_What the task requires:_ Express the lines from the one containing "After their last" through the one containing "Which series contains the lowest Y value?" as a Markdown table with two columns, Row and Line, and leave out any blank lines.

::: Record extracts :::

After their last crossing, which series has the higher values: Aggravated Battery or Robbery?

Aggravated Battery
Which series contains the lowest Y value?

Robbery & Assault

:::
::: Record extracts :::

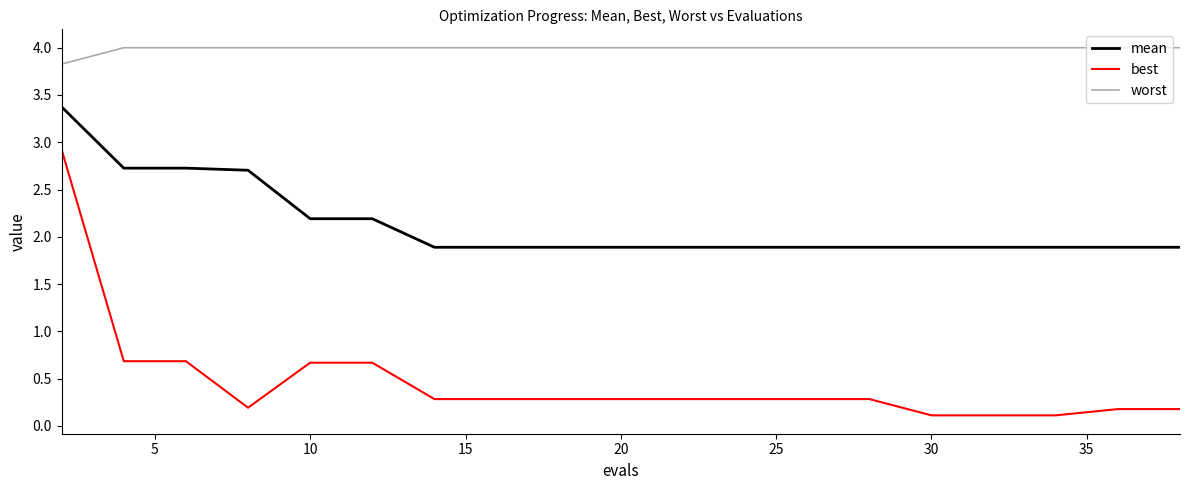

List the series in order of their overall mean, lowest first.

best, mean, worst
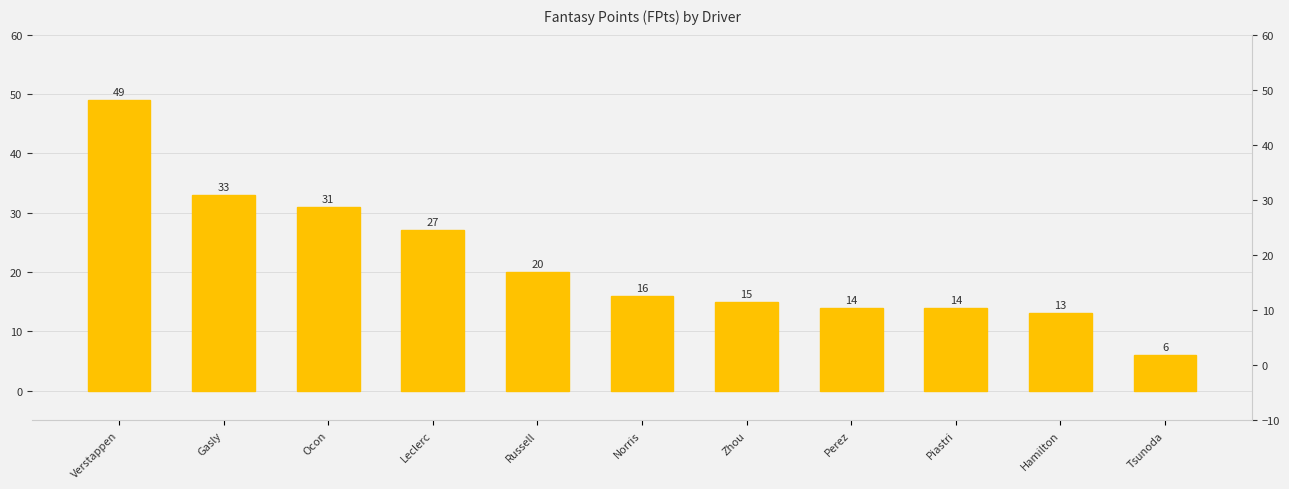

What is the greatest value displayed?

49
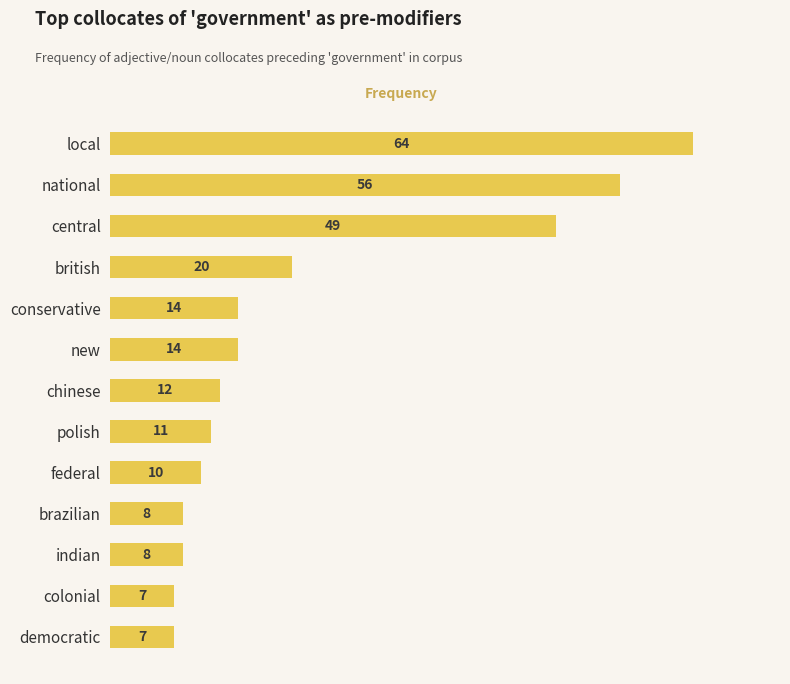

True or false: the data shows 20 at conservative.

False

:::

_Answer area:_
| Row | Line |
|---|---|
| 1 | After their last crossing, which series has the higher values: Aggravated Battery or Robbery? |
| 2 | Aggravated Battery |
| 3 | Which series contains the lowest Y value? |